Set problem A
Give everything in the rows from the very first line down through the line containing "The purple glossy ferry at center is taller" as a numbered list, leaving out blank lines.
Set problem B
Take the account of the 2024 women's history conference in Tokyo further from where it stops.

International Federation for Research in Women’s History 2024 Conference

Margaret Allen, Ana Stevenson and Michelle Staff share their experiences of attending the 2024 International Federation for Research in Women’s History Conference.

5000 ¥, Bank of Japan note. Portrait of Tsuda Umeko and watermark of Japanese wisteria flowers. First issued in 2024. Image via Wikimedia Commons.

It was great to attend the International Federation for Research in Women’s History (IFRWH) 2024 Conference, ‘Reflections on Major Issues on Women’s History’, at Tsuda University (津田塾大学, Tsudajuku daigaku) in Tokyo.

As the first time the conference has been held in Japan, it was most fitting that the venue was the women’s university founded by the pioneering Japanese educator Umeko Tsuda (1864-1929), the first Japanese woman to appear on a banknote.

An Australian Women’s History Network (AWHN) contingent was in attendance. In this blog, we share some hightlights and ‘major issues’ explored at the conference.

Keynote ‘major issues’

The keynote panel, delivered in Japanese and English, addressed ‘major issues’ in women’s history from the perspective of Japanese historiography. Professor Yuriko Yokoyama (National Museum of Japanese History) opened the conference with a talk on ‘Gendered Japanese History’.

Tsuda University (津田塾大学, Tsudajuku daigaku), Toyoko, Japan. Image via Wikimedia Commons.

Held in 2020, this exhibition at the National Museum of Japanese History explored how gendered categories emerged to inform law and taxation in the eight century, then in connection to the early modern sex trade. The strong community response this exhibition generated demonstrates the importance of making feminist, gender, and women’s history tangible and accessible to the public.

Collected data
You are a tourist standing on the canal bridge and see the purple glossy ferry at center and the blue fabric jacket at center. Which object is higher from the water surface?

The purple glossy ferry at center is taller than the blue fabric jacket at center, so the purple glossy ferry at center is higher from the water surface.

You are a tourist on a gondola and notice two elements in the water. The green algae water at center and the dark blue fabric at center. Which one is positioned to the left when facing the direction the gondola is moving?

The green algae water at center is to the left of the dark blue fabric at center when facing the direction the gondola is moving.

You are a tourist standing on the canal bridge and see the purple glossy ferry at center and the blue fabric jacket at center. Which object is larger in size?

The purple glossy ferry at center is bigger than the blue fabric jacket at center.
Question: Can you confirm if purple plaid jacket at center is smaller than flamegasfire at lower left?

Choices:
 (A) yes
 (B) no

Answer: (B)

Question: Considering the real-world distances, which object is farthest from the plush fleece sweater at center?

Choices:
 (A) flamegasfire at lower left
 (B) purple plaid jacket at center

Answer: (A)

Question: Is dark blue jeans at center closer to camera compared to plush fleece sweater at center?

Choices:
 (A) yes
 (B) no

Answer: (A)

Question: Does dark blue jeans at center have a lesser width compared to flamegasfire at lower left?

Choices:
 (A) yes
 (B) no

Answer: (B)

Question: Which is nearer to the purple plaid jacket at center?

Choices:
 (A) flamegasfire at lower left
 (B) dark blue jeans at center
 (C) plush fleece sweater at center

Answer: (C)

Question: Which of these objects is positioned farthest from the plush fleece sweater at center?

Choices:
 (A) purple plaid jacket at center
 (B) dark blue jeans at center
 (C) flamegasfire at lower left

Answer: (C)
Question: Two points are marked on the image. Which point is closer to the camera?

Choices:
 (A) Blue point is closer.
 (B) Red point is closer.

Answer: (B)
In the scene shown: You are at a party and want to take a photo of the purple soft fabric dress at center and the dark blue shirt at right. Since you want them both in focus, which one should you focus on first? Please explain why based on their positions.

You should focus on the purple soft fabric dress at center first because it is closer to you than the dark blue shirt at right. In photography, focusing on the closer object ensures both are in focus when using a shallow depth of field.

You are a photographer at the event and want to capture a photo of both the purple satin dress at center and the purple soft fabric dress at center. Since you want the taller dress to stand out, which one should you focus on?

Answer A
1. You are a tourist standing on the canal bridge and see the purple glossy ferry at center and the blue fabric jacket at center. Which object is higher from the water surface?
2. The purple glossy ferry at center is taller than the blue fabric jacket at center, so the purple glossy ferry at center is higher from the water surface.

Answer B
Professor Emerita Linda Grove’s (Sophia University) presentation reflected on the long historical and cultural ties that inform Japanese research on Chinese women’s history, from the Chinese women who studied in Japan during the early twentieth century to the dynamic growth of East Asian women’s history networks decades later.

Professor Kumie Inose (Konan University) argued that Japanese research on European gender history challenges male, Eurocentric narratives. This is particularly prevalent alongside new interdisciplinary trends in agnotology, memory studies, and the social sciences. Inose also emphasized the importance of translation, especially major works on intersectionality, human rights, and settler colonialism.

Major issues’ for the Australian Women’s History Network

Of note amongst the AWHN contingent was ‘Reimagining Feminist Relationships in Australian History’, a roundtable that situated feminist relationships as a ‘major issue’ in women’s history.

Cover page of Louisa Lawson’s The Dawn, a historic newspaper from New South Wales, Australia. Image via Wikimedia Commons.

In this session, Zoe Smith (ANU) began by arguing that feminists and suffragists around the turn of the twentieth century did not centre their campaigns around domestic violence citing Rose Scott’s outrage when Louisa Lawson published very explicit material on the matter in her feminist newspaper, The Dawn. In contrast, writers such as Ada Cambridge, Rosa Praed, and Barbara Baynton engaged in much more explicit and sustained descriptions and denunciations of domestic violence and marital rape.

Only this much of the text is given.